Knowing What To Feed Pygmy Goats
When considering what to feed pygmy goats one must take into account the age of the goat. Young pygmy goats have a digestive system that acts as a human or dogs stomach.
What the young pygmy goat eats will go through into the abomasum where the stomach will then digest the milk. As the goat matures and begins to eat hay, the rumen begins to develop.
Goats are one of the animals that have a rumen system. A rumen system consists of a stomach with four compartments. These are the reticulum, the omasum, the rumen and the abomasum.
It’s like having a fermentation vat where the microorganisms work on the foods that are eaten. AS a goat eats roughage like hay or other pasture plants, they add saliva to these foods and the swallow the saliva.
Some time later they will regurgitate (burp) it back up and chew it up more completely. Goats are great at this and will make ideal use of such pasture plants and hay.
Most goat owners prefer legume hay over grass hay as the alfalfa and the clover hay provide the goats body with more protein than that of other hay’s.
As the goat ages, they will begin to use more of the roughages in their diet. They will be able to do this more effectively than a young goat can.

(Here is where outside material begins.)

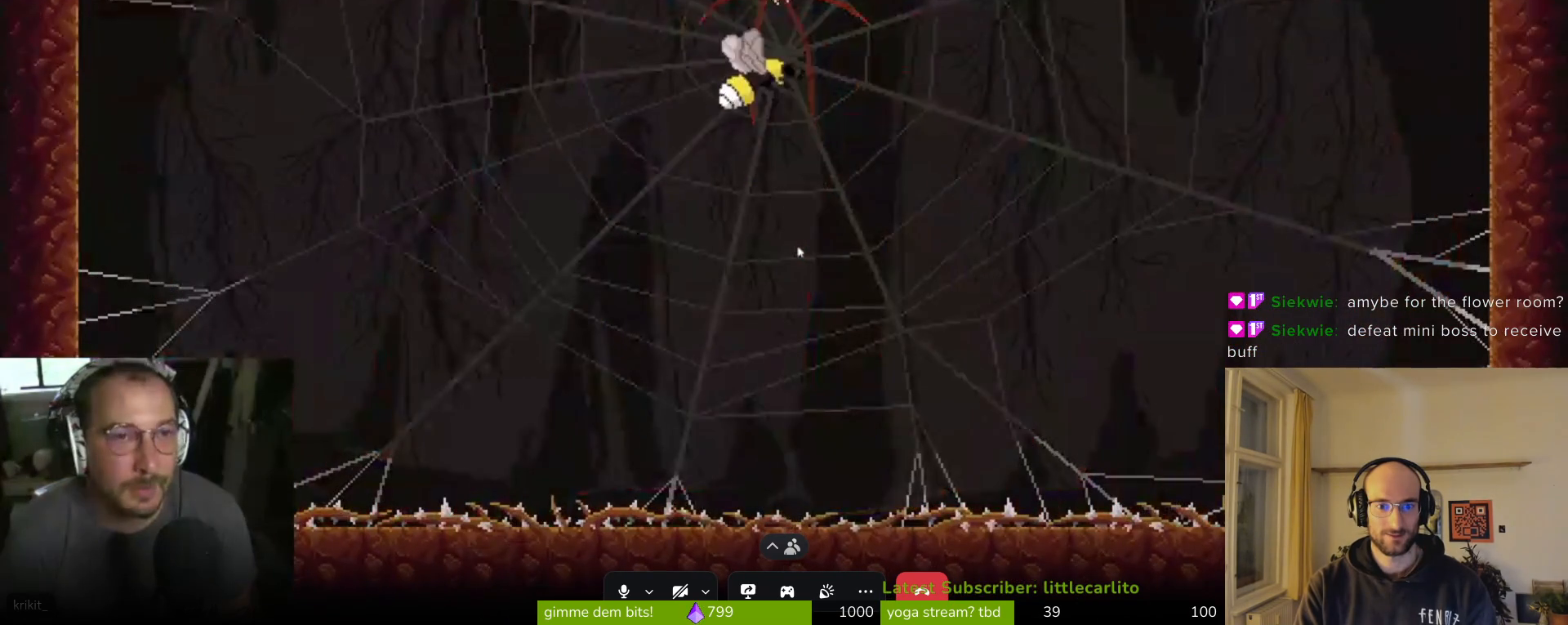
{"buttons": [], "left_stick": "up", "events": [[67, "SQUARE", "down"], [133, "left_stick", "up"], [167, "SQUARE", "up"], [233, "SQUARE", "down"], [267, "SQUARE", "up"], [367, "SQUARE", "down"], [433, "SQUARE", "up"]]}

Goats are perfectly content to graze and browse around the pasture foraging as they go. There are three basic types of plants that they forage for, grasses, forbs and what is referred to as browse.

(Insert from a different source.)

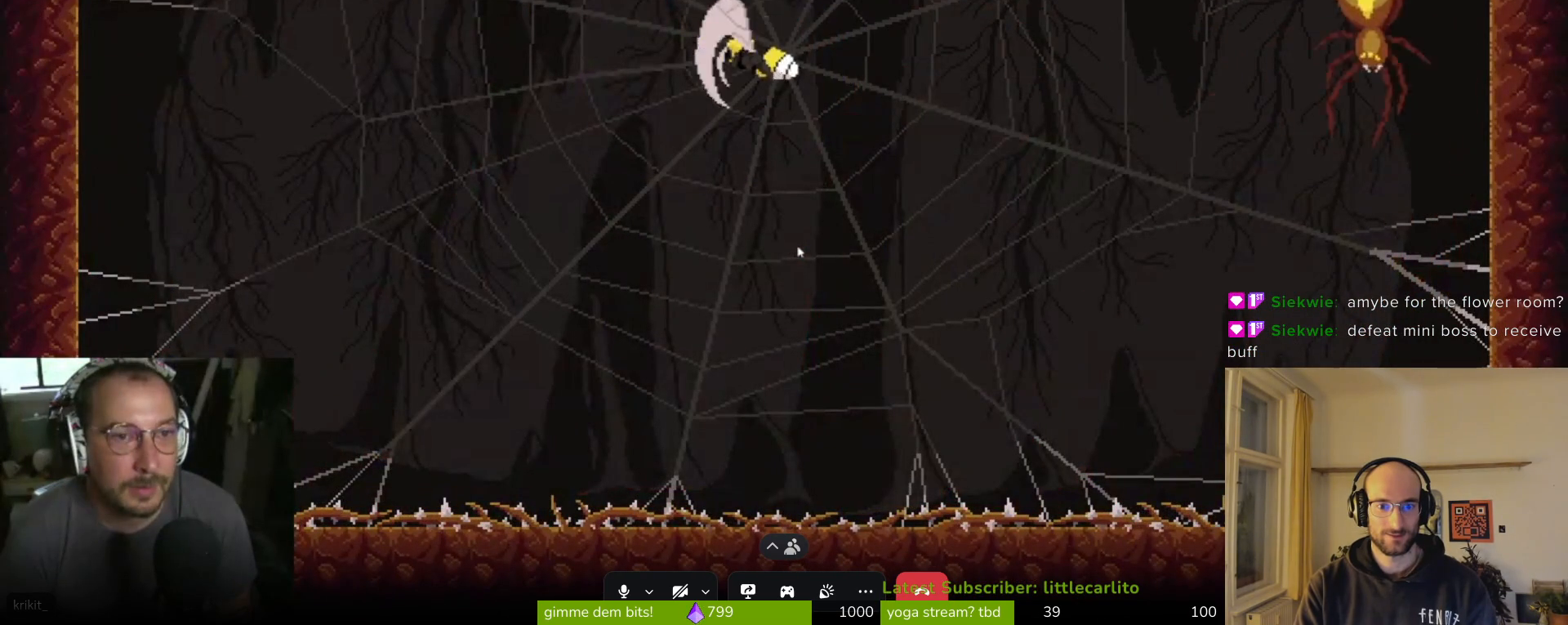
{"buttons": ["SQUARE"], "left_stick": "up-left", "events": [[33, "SQUARE", "down"], [67, "SQUARE", "up"], [133, "SQUARE", "down"], [233, "SQUARE", "up"], [300, "SQUARE", "down"], [400, "SQUARE", "up"], [467, "SQUARE", "down"], [500, "left_stick", "up-left"]]}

These plants are made up of fescue grass, orchard grass and such grasses as bluegrass. Forbs are a broad leaf plant like dandelion or clover or even wild lettuce.
Browse is such things as brush, vines like oak or blackberry, rabbit brush and other similar plants.
For this reason, many cattlemen run their goats in with the cattle. Cattle prefer one type of grass and goats another so it helps them to make good use of their pastures.
Goats also help to prevent other weeds and brush from crowding out the good grasses and brush in the pasture.
In the summertime, goats that aren’t being milked heavily will do well on the pasture. Younger goats and those who are heavily milked will also require some more high energy foods such as corn, oats, barley and milo.
Grains won’t need to be ground as the goat will chew them enough to digest them and then regurgitate them later to complete the process of chewing on them.
Rolled grains are often more palatable than that of a ground grain. Rolled grains are far superior to whole grains as younger goats can be started on them and learn to digest them properly.
Goats require plenty of protein and plenty of fresh water to thrive. The protein will provide the required energy, vitamins and the minerals that their body’s require to function properly. Once these needs are met you’ll know what to feed pygmy goats.